The discussion that followed showed how anxious these college-credentialed people were with the idea that a perhaps interesting but otherwise practically useless topic in biology was of lesser importance to the list of practical biological issues of daily life, like how to avoid and deal with illness, the entirely related issue of sexual responsibility and the practical morality of not hurting anyone, giving them an STD, doing physical damage, THE UNWANTED PREGNANCIES THAT I KNOW SOME OF THEM HAVE HAD TO DEAL WITH, EITHER DIRECTLY OR THROUGH THEIR CHILDREN, etc.   None of which is helped by spending much time in the one high school biology class and/or the Intro class that they might take if they go to college on what is essentially a topic of only ideological value, such value as such junk generally is.  Less than an hour, five times a week, if that, approximately 185 days of their lives are probably as much time as most people spend on the topic of biology - what they would have needed to have even a basic, accurate view of viruses, the diseases they cause, how those develop, how to avoid them, etc. is a life and death matter.  

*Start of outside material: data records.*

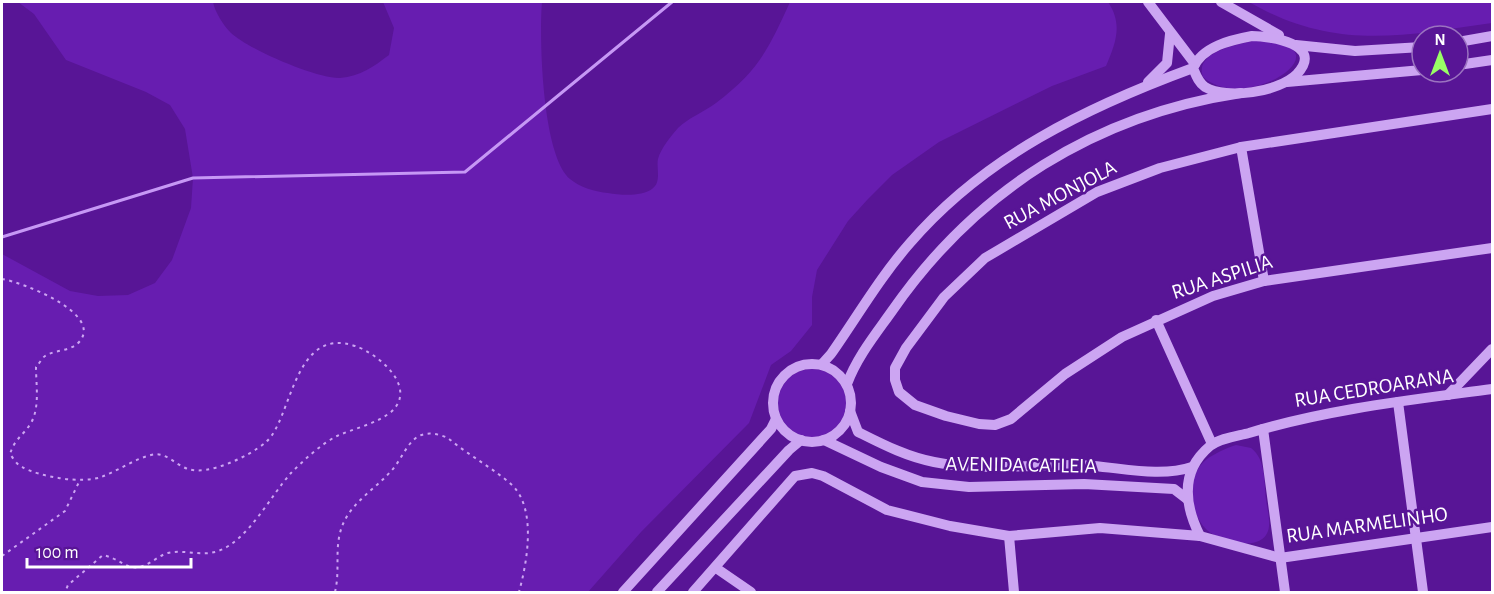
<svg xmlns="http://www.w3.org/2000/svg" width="1494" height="594" font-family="'Alegreya Sans',sans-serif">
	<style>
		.green { fill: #671db0 }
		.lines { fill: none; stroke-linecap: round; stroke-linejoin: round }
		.stream { stroke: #c698f5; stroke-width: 3 }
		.path { stroke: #cca5f2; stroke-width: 2; stroke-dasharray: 3 4.5; stroke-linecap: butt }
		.minor { stroke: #cca5f2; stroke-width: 10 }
		.labels { text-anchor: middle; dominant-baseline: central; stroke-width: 5; stroke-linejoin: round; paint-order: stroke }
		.street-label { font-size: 21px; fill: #fff; stroke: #581596 }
	</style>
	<rect width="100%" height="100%" fill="#581596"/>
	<g class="green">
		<path d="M18 2H213C215 12 223 25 231 33 248 49 317 79 340 78 361 76 373 67 389 55L394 28 383 2H542C539 37 542 155 570 179 579 187 596 192 608 193 620 195 641 197 652 189 662 182 656 168 658 159 661 148 671 136 678 128 688 118 704 112 716 103 759 70 768 50 790 2H1108C1123 24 1116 43 1106 66L1052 86 939 142 892 175 868 199 848 221 817 270 812 297V325L791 351 771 365 749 423 641 532 588 592H2V254L70 291 98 296 128 295 155 283 172 260 191 208 193 178 185 129 170 105 146 92 66 60 34 14Z"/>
		<path d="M1249 2H1492V23C1401 36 1334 51 1249 2Z"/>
		<path d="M1253 41C1356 41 1248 117 1203 77 1194 52 1236 45 1253 41Z"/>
		<circle cx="812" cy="403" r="34"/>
		<path d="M1236 445 1251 448C1266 459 1264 483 1266 499 1267 508 1271 523 1268 531 1261 553 1219 541 1207 530 1189 513 1185 476 1207 459 1214 454 1226 448 1236 445Z"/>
	</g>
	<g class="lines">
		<polyline class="stream" points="2,237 193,178 465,172 672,2"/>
		<g class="path">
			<path d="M2 279C22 282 102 313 80 341 71 352 56 349 45 356 42 358 39 364 36 367 36 385 40 407 31 423 23 436 15 438 10 454 13 458 17 465 22 467 40 477 82 484 101 477 118 471 134 459 151 455 166 451 175 465 188 469 208 476 250 456 266 442 292 420 293 325 355 346 377 353 419 387 391 412 376 424 355 428 337 436 321 444 304 460 291 473 271 495 248 541 218 551 202 557 184 549 168 553 156 556 146 570 131 567 123 565 116 558 103 555L68 585 65 592"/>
			<polyline points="2,556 65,511 80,480"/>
			<path d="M335 592C340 571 335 553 340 533 347 504 374 491 392 470 401 460 406 445 417 437 427 431 439 434 448 438 468 455 493 468 512 485 537 509 527 563 519 592"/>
		</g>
		<g class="minor">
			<polyline points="1148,2 1195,64"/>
			<polyline points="1221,2 1279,35"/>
			<path d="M1252 36C1270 36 1325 44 1297 74 1279 92 1227 100 1205 87 1198 82 1196 75 1193 68 1203 46 1231 40 1252 36Z"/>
			<polyline points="1458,42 1492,36"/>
			<polyline points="1296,45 1355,51 1422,47"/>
			<polyline points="1458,65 1492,60"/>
			<polyline points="1148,82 1167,63 1170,34"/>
			<polyline points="1287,82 1422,70"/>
			<polyline points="1492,109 1241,147 1160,168 1097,192 985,258 944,297 906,348 895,368 895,380 899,392 915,405 946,416 979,424 995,425 1011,419 1065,374 1122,337 1213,296 1264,281 1492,248"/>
			<polyline points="1241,147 1264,281"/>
			<polyline points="1156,320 1212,444"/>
			<circle cx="812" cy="403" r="39"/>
			<path d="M822 364 831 354C857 317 880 277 910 243 985 156 1087 107 1193 68"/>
			<path d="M847 384C857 357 875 335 892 311 976 190 1095 115 1241 93"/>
			<polyline points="1448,395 1492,349"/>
			<polyline points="1398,402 1423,592"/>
			<path d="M850 411 858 432C882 444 907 457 934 462 980 471 1028 465 1075 465 1113 465 1156 479 1192 467"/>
			<polyline points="1263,429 1285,592"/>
			<polyline points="824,440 881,467 922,482 969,487 1084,484 1174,489 1187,499"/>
			<polyline points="1009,536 1014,592"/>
			<path d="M1200 536C1184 504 1180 471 1210 446 1220 438 1238 436 1249 433 1328 409 1411 400 1492 389"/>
			<polyline points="716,568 751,592"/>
			<polyline points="623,592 771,429 776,419"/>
			<polyline points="657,592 789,450 801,440"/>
			<polyline points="693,592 795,476 812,473 823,476 887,510 950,526 1009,536 1100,528 1200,536 1280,558 1492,527"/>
		</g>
	</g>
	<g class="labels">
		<g class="street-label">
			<text transform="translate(1060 195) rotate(-28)">RUA MONJOLA</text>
			<text transform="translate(1222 277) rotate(-18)">RUA ASPILIA</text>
			<text transform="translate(1374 388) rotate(-9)">RUA CEDROARANA</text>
			<text transform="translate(1021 465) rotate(1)">AVENIDA CATLEIA</text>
			<text transform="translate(1367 525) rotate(-8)">RUA MARMELINHO</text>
		</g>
	</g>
	<rect width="1494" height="594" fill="none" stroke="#ffffff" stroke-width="6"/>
	<g transform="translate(1440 54)"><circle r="28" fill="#581596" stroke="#9b73c0" stroke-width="1.5"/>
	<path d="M0-4.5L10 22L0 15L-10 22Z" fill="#99ff66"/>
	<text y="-9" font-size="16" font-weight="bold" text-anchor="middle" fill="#ffffff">N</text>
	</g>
	<path d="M27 558v9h164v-9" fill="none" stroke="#ffffff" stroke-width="3"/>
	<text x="36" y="558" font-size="18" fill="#ffffff" stroke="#581596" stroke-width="4.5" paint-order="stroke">100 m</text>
</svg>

Is it any wonder that so many of the American People were such suckers for the shit they got sold online and over the cabloid venue of FOX?    Even the elderly now, among the most vulnerable of those who got suckered,  mostly took a biology or other science class in school where they could have been sucker-proofed to a larger extent, but, no, that didn't happen.

The panic that they felt was entirely related to the enormous weight that the mostly ideologically emphasis that the topic of evolution has in intellectual and class coercion and conformity to the common received block-thought and the unusual idea that someone like me might challenge its all-consuming importance. 

Other than the professional biologist, I may have known as much as any others in the group on the topic, having read so much of it in my own ideological war against eugenics and scientific racism and it became obvious how deeply it has been embedded in the thought of the college-credentialed - the biologist admitted he'd never read either On the Origin of Species or The Descent of Man, no one else in the group had, either.  Though one of them had read the Voyage of the Beagle.   Of course I had to diss Darwin and Huxley (they didn't know the names of Haeckel or any of the others) which really shocked some of them.  None of them had read Huxley either but they remembered him as the costume drama cum BBC-PBS presentation of the topic.  I wish there had been time for me to go into the lies about the Huxley-Wilberforce encounter but there wasn't.   I think the BBC and PBS have been largely responsible for the ideological propagandistic indoctrination on this topic among the TV watching credentialed public, and they sold us all a bunch of badly documented bull shit along the way.   Even a practical and accurate in-school education would have had to counter that concerted campaign that inflated the importance of this largely unimportant topic.

If I had another 20 years to devote to it I'd track down some of the other idols of the culture of the college credentialed.  I've noticed there are loads of things about which people of that credentialing and of even the more modest class of them are not only expected to hold with but are required to believe and uphold if they are to retain their respectability.    Respectability isn't something that I much care about anymore, it costs too much and once you see through it you lose your desire to have it.